### Exercise directions:
Copy the lines exactly. Begin at the first line of the data and stop after the line with "একাকিত্ব, অর্থাভাব, অসুখ".

### Dataset records:

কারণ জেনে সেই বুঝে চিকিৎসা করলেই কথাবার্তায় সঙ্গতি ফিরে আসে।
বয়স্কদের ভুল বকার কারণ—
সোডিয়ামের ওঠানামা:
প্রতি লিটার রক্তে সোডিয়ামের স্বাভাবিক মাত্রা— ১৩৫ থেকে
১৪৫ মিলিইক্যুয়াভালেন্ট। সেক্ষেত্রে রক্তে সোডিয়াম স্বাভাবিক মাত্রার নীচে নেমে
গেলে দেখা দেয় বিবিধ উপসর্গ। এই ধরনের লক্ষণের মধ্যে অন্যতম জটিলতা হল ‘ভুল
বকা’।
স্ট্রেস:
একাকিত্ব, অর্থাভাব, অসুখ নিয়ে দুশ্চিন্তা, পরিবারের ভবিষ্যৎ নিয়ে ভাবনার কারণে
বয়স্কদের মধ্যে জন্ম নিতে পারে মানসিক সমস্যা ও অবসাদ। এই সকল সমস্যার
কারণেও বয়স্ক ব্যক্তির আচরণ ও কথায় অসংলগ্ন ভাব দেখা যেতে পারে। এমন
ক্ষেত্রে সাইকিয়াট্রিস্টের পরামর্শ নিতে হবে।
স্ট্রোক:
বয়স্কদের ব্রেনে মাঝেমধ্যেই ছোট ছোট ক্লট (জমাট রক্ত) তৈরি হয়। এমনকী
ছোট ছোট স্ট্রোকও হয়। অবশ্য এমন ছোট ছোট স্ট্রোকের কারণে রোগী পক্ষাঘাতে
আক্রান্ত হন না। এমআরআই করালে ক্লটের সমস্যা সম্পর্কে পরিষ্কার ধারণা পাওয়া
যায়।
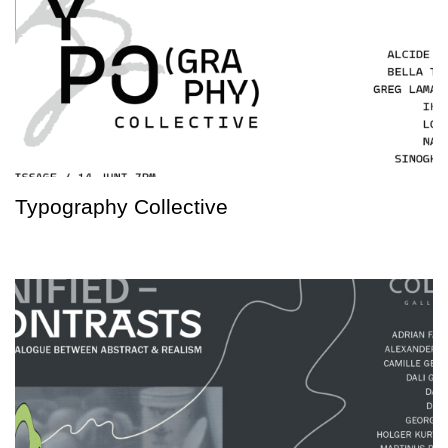
Typography Collective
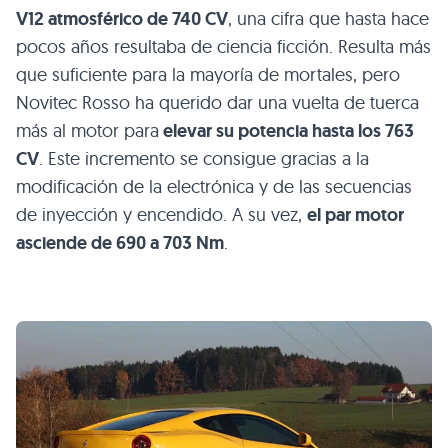
V12
atmosférico de 740 CV
, una cifra que hasta hace
pocos años resultaba de ciencia ficción. Resulta más
que suficiente para la mayoría de mortales, pero
Novitec Rosso ha querido dar una vuelta de tuerca
más al motor para
elevar su potencia hasta los 763
CV
. Este incremento se consigue gracias a la
modificación de la electrónica y de las secuencias
de inyección y encendido. A su vez,
el par motor
asciende de 690 a 703 Nm
.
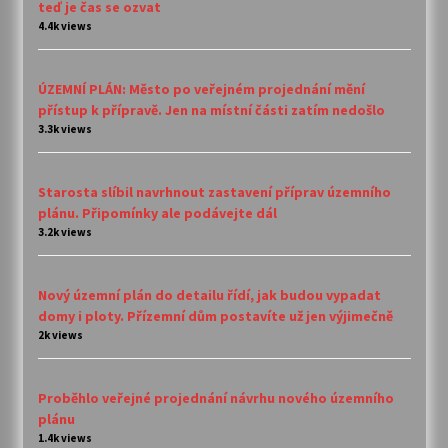
teď je čas se ozvat
4.4k views
ÚZEMNÍ PLÁN: Město po veřejném projednání mění
přístup k přípravě. Jen na místní části zatím nedošlo
3.3k views
Starosta slíbil navrhnout zastavení příprav územního
plánu. Připomínky ale podávejte dál
3.2k views
Nový územní plán do detailu řídí, jak budou vypadat
domy i ploty. Přízemní dům postavíte už jen výjimečně
2k views
Proběhlo veřejné projednání návrhu nového územního
plánu
1.4k views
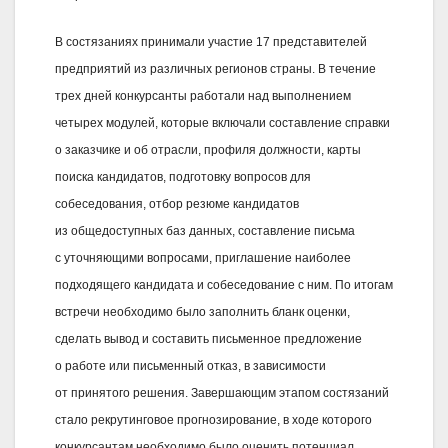
В состязаниях принимали участие 17 представителей
предприятий из различных регионов страны. В течение
трех дней конкурсанты работали над выполнением
четырех модулей, которые включали составление справки
о заказчике и об отрасли, профиля должности, карты
поиска кандидатов, подготовку вопросов для
собеседования, отбор резюме кандидатов
из общедоступных баз данных, составление письма
с уточняющими вопросами, приглашение наиболее
подходящего кандидата и собеседование с ним. По итогам
встречи необходимо было заполнить бланк оценки,
сделать вывод и составить письменное предложение
о работе или письменный отказ, в зависимости
от принятого решения. Завершающим этапом состязаний
стало рекрутинговое прогнозирование, в ходе которого
конкурсантам необходимо было оценить потенциал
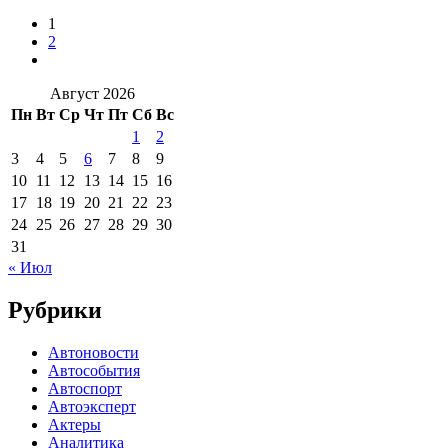
1
2
Август 2026
Пн
Вт
Ср
Чт
Пт
Сб
Вс
1
2
3
4
5
6
7
8
9
10
11
12
13
14
15
16
17
18
19
20
21
22
23
24
25
26
27
28
29
30
31
« Июл
Рубрики
Автоновости
Автособытия
Автоспорт
Автоэксперт
Актеры
Аналитика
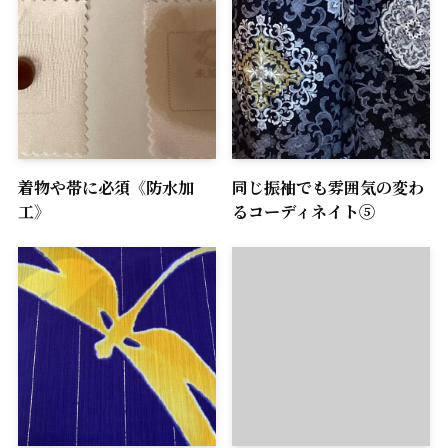
着物や帯に必須《防水加
同じ振袖でも雰囲気の変わ
工》
るコーディネイト⑤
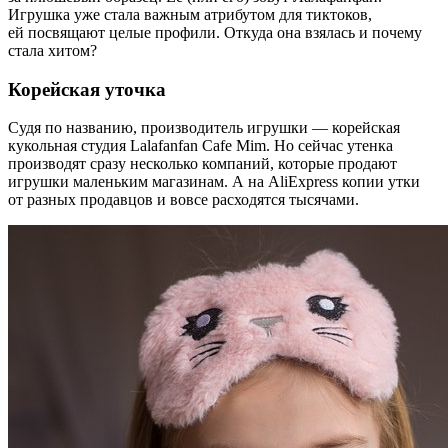
Игрушка уже стала важным атрибутом для тиктоков,
ей посвящают целые профили. Откуда она взялась и почему
стала хитом?
Корейская уточка
Судя по названию, производитель игрушки — корейская
кукольная студия Lalafanfan Cafe Mim. Но сейчас утенка
производят сразу несколько компаний, которые продают
игрушки маленьким магазинам. А на AliExpress копии утки
от разных продавцов и вовсе расходятся тысячами.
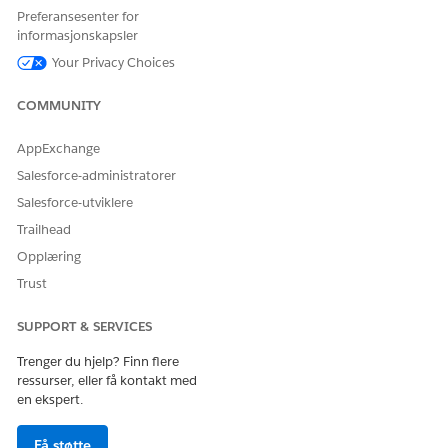
eksempelkodesnutter for Apex-klasser
.
Preferansesenter for
WhatsApp Pay India støtter betalingstypene
informasjonskapsler
Betalingsgatewayer, UPI og Betalingslenker. Hvis du vil ha
Your Privacy Choices
mer informasjon, kan du se
Meta WhatsApp Betaling -
India
.
COMMUNITY
Hvis du sender bestillingsstatus tilbake til sluttbrukeren,
oppretter du to tilpassede parametere i
AppExchange
betalingsmeldingskomponenten. Én for å fange opp
Salesforce-administratorer
referanse-IDen og én for å fange opp
bestillingsstatusetiketten. Kontroller også at du har
Salesforce-utviklere
konfigurert WABA-malen for bestillingsstatus. Hvis du ikke
Trailhead
har konfigurert ennå, logger du deg på WABA-kontoen og
Opplæring
går til meldingsmalen. Under fanen
Verktøy
velger du
Trust
Bestillingsstatus
og sender til gjennomgang.
Opprett en Apex som håndterer betalingsstatusen.
Opprett en tilpasset parameter for å fange opp
SUPPORT & SERVICES
fraktbeløpet. Det er en valgfri parameter som ikke er
Trenger du hjelp? Finn flere
tilgjengelig for deg som standard.
ressurser, eller få kontakt med
Utløpstider for meldingsøkter kan variere fra utløpstider
en ekspert.
for betalingskomponenter.
Pass på at du sender bestillingsstatusen tilbake til kunden
Få støtte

### Result for this task:
কারণ জেনে সেই বুঝে চিকিৎসা করলেই কথাবার্তায় সঙ্গতি ফিরে আসে।
বয়স্কদের ভুল বকার কারণ—
সোডিয়ামের ওঠানামা:
প্রতি লিটার রক্তে সোডিয়ামের স্বাভাবিক মাত্রা— ১৩৫ থেকে
১৪৫ মিলিইক্যুয়াভালেন্ট। সেক্ষেত্রে রক্তে সোডিয়াম স্বাভাবিক মাত্রার নীচে নেমে
গেলে দেখা দেয় বিবিধ উপসর্গ। এই ধরনের লক্ষণের মধ্যে অন্যতম জটিলতা হল ‘ভুল
বকা’।
স্ট্রেস:
একাকিত্ব, অর্থাভাব, অসুখ নিয়ে দুশ্চিন্তা, পরিবারের ভবিষ্যৎ নিয়ে ভাবনার কারণে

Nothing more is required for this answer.